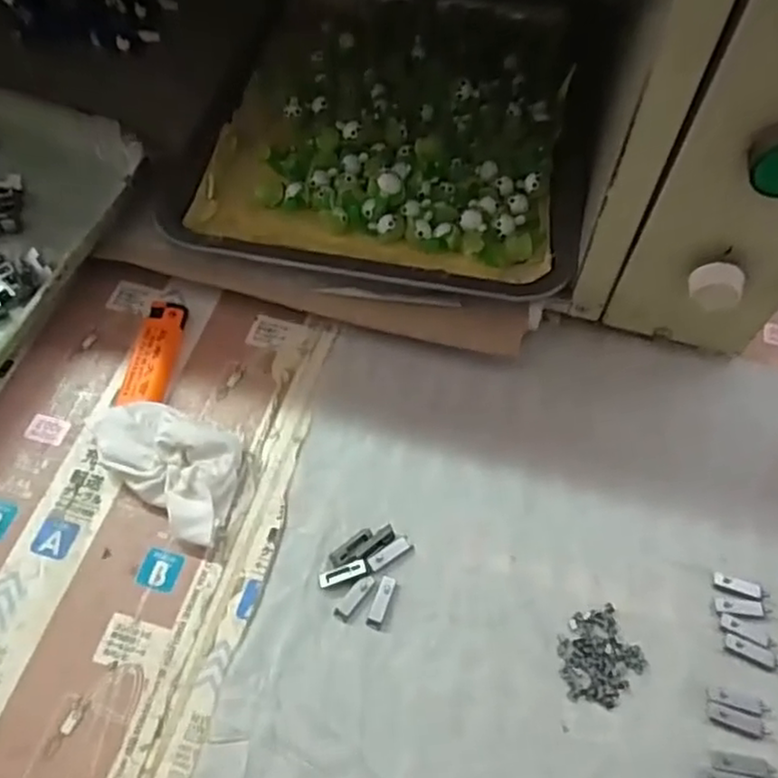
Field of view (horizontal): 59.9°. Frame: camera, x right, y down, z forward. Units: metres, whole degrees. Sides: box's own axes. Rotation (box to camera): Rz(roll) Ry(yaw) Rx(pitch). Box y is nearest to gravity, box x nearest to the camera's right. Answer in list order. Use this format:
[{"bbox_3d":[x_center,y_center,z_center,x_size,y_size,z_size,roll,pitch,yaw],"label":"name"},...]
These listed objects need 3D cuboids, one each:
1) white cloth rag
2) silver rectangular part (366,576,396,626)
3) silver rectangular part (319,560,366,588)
[{"bbox_3d":[-0.122,0.040,0.362,0.086,0.026,0.057,22,63,11],"label":"white cloth rag"},{"bbox_3d":[-0.004,0.106,0.337,0.008,0.004,0.024,19,63,9],"label":"silver rectangular part"},{"bbox_3d":[-0.023,0.094,0.341,0.024,0.005,0.008,-15,63,-9],"label":"silver rectangular part"}]

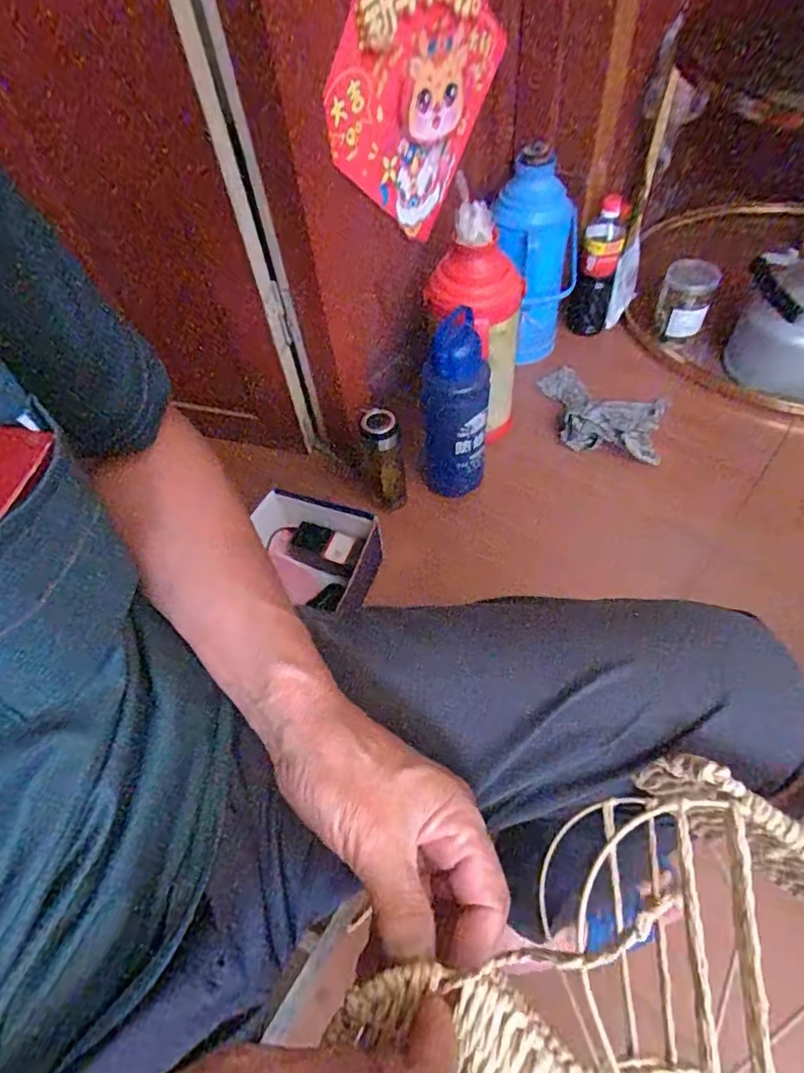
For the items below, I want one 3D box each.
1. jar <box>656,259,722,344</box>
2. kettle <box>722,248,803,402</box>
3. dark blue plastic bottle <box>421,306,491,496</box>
[{"bbox_3d":[0.566,-0.471,1.117,0.097,0.149,0.096,21,60,18],"label":"jar"},{"bbox_3d":[0.724,-0.377,1.039,0.198,0.211,0.164,18,59,17],"label":"kettle"},{"bbox_3d":[0.083,-0.191,0.880,0.099,0.288,0.088,-8,55,0],"label":"dark blue plastic bottle"}]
■ ■ ■ ■ ■
• TASK ITEM: How many lines of the records contain the word "roll"? Reply with the number and nothing else.

• FINAL ANSWER: 2